STATED PROBLEM: Please recast the lines of the records below as a Markdown table with two columns, Row and Line, numbering each row and skipping any blank lines. Leave the pictures out.

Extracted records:

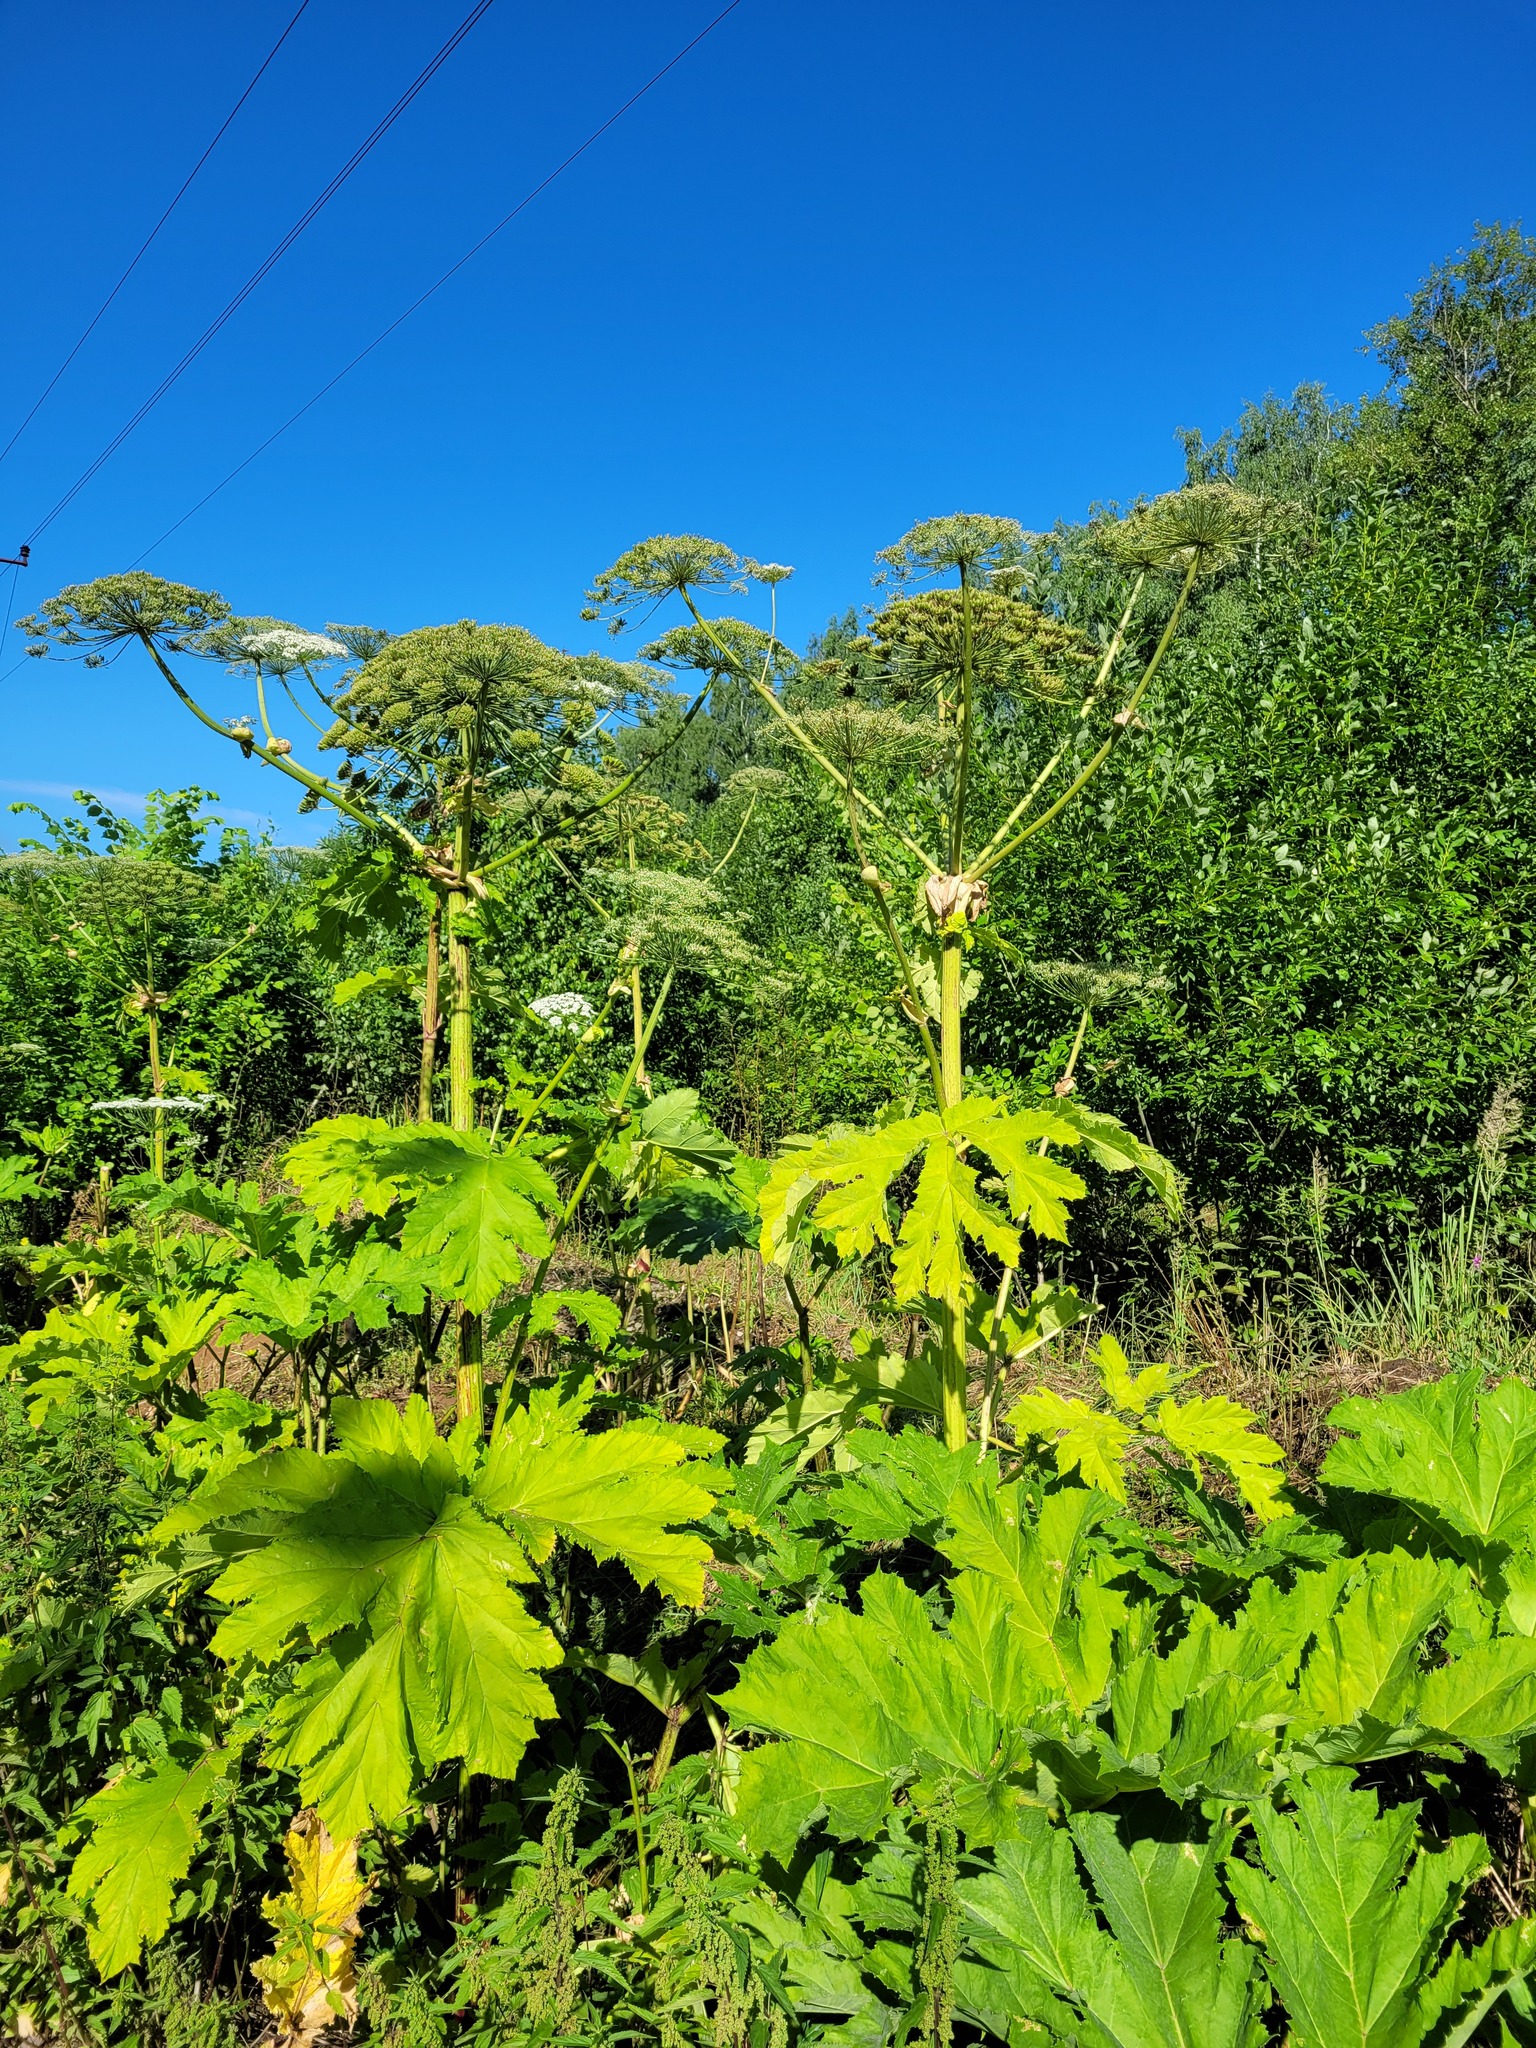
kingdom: Plantae
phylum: Tracheophyta
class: Magnoliopsida
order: Apiales
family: Apiaceae
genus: Heracleum
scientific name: Heracleum sosnowskyi
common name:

RESULT:
| Row | Line |
|---|---|
| 1 | kingdom: Plantae |
| 2 | phylum: Tracheophyta |
| 3 | class: Magnoliopsida |
| 4 | order: Apiales |
| 5 | family: Apiaceae |
| 6 | genus: Heracleum |
| 7 | scientific name: Heracleum sosnowskyi |
| 8 | common name: |